Stability study of pre-stack seismic inversion based on the full Zoeppritz equation

Pre-stack seismic inversion is highly important and complicated. Its result is non-unique, and the process is unstable because pre-stack seismic inversion is an ill-posed problem that simultaneously obtains the results of multiple parameters. Combining the full Zoeppritz equation and additional assumptions with edge-preserving regularization (EPR) can help mitigate the problem. To achieve this combination, we developed an inversion method by constructing a new objective function, which includes the EPR and the Markov random field. The method directly gains reflectivity RPP by the full Zoeppritz equation instead of its approximations and effectively controls the stability of simultaneous inversion by two additional assumptions: the sectional constant VS/VP and the generalized Gardner equation. Thus, the simultaneous inversion of multiple parameters is directed toward to VP, ΔLS (the fitting deviation of VS) and density, and the generalized Gardner equation is regarded as a constraint from which the fitting relationship is derived.
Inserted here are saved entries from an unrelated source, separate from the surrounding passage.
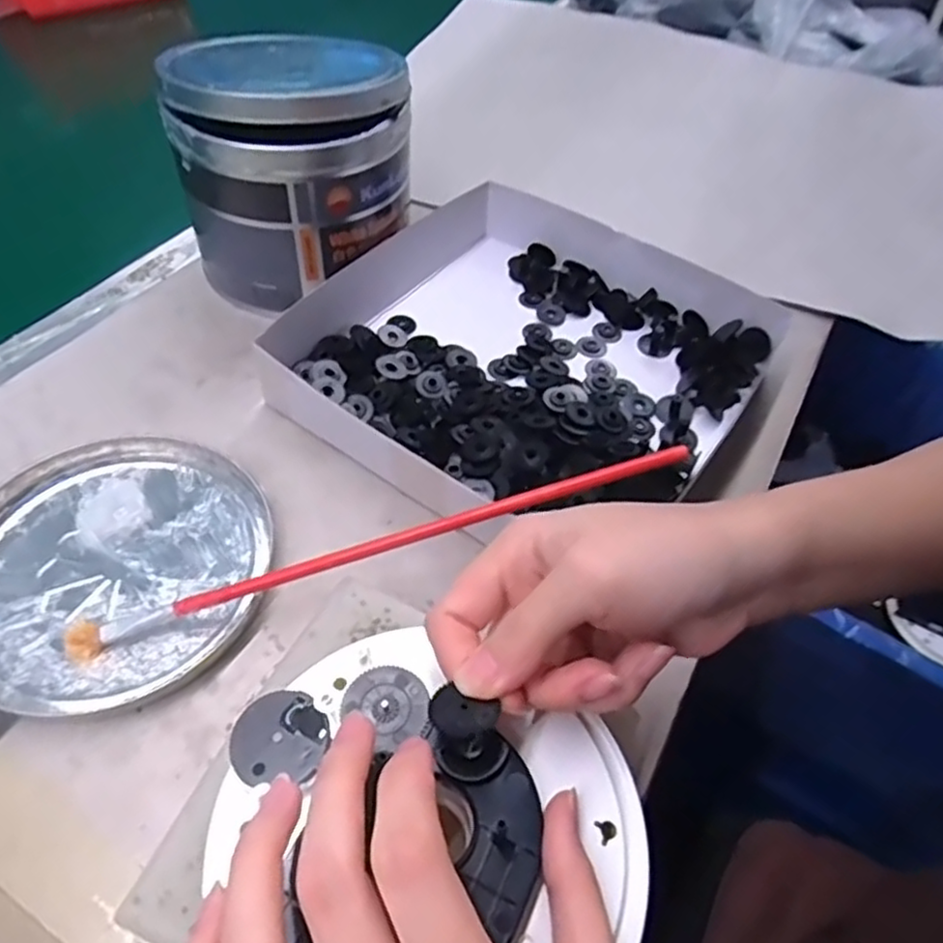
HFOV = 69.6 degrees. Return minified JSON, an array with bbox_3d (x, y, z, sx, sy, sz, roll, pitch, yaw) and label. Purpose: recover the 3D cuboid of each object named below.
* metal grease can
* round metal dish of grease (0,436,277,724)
[{"bbox_3d":[-0.096,-0.170,0.385,0.120,0.122,0.113,-3,52,-7],"label":"metal grease can"},{"bbox_3d":[-0.152,0.037,0.288,0.125,0.012,0.128,2,52,-3],"label":"round metal dish of grease"}]

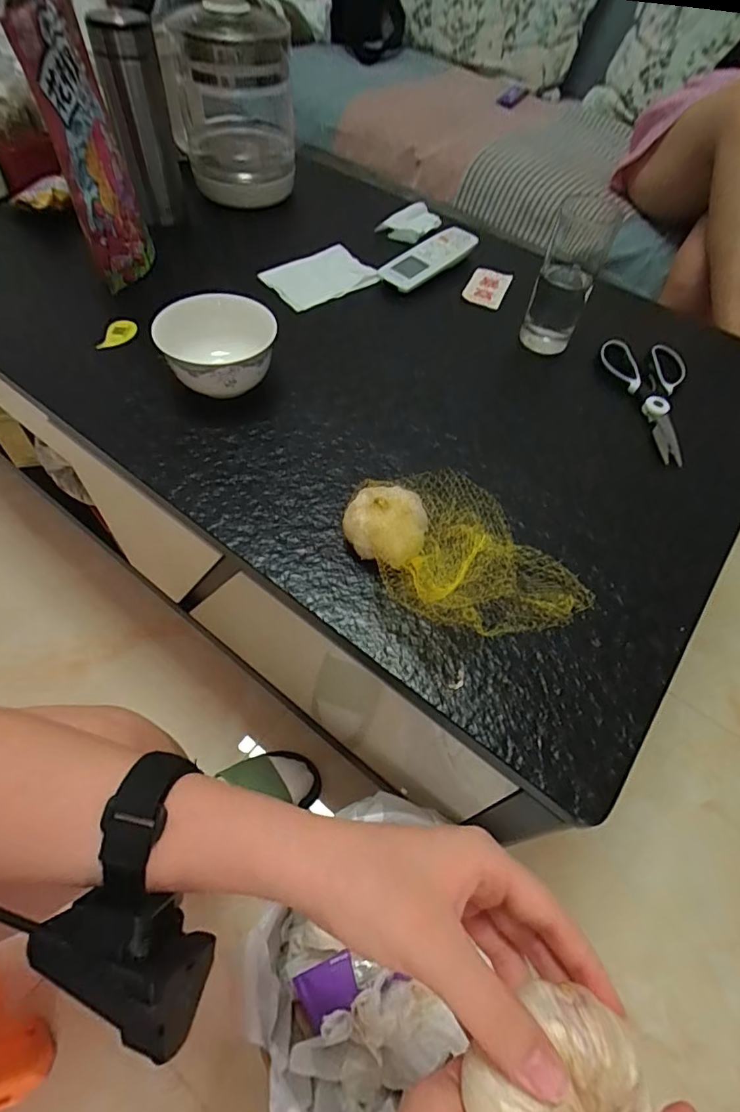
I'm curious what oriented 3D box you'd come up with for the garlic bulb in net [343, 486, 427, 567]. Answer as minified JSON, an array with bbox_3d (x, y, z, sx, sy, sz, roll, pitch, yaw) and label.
[{"bbox_3d":[0.012,-0.022,0.401,0.062,0.049,0.048,18,57,7],"label":"garlic bulb in net"}]

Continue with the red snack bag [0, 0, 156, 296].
[{"bbox_3d":[-0.273,-0.389,0.487,0.058,0.263,0.102,-11,82,-9],"label":"red snack bag"}]

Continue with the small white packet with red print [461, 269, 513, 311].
[{"bbox_3d":[0.154,-0.355,0.674,0.052,0.011,0.084,21,59,12],"label":"small white packet with red print"}]

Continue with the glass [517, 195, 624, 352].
[{"bbox_3d":[0.216,-0.304,0.561,0.060,0.139,0.057,26,58,12],"label":"glass"}]

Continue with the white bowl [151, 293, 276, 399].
[{"bbox_3d":[-0.148,-0.200,0.503,0.108,0.064,0.111,2,57,-3],"label":"white bowl"}]

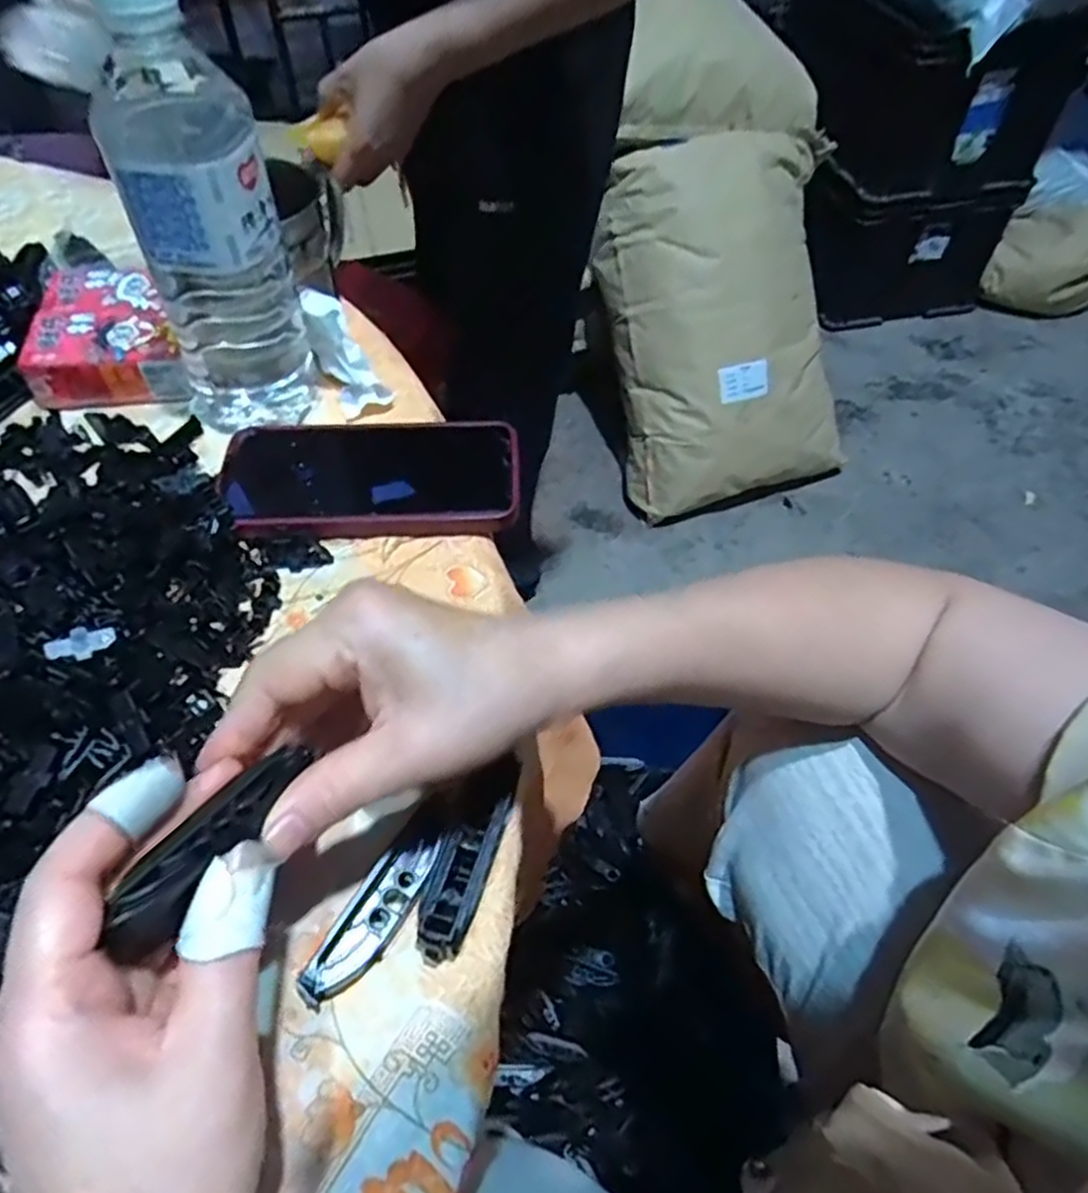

We applied the fast simulated annealing algorithm to solve the nonlinear optimization problem. The test results on 2D synthetic data indicated that the stability of simultaneous inversion for VP, ΔLS and density is better than these for VP, VS, and density. The inverted result of density gradually worsens as the deviation ΔLD (the fitting deviation of the density) increases. Moreover, the inverted results were acceptable when using the fitting relationships with error, although they showed varying degrees of influence. We constructed time-varying and space-varying fitting relationships using the logging data in pre-stack inversion of the field seismic data. This improved the inverted results of the simultaneous inversion for complex geological models. Finally, the inverted results of the field data distinctly revealed more detailed information about the layers and matched well with the logging data along the wells over most portions of the curves.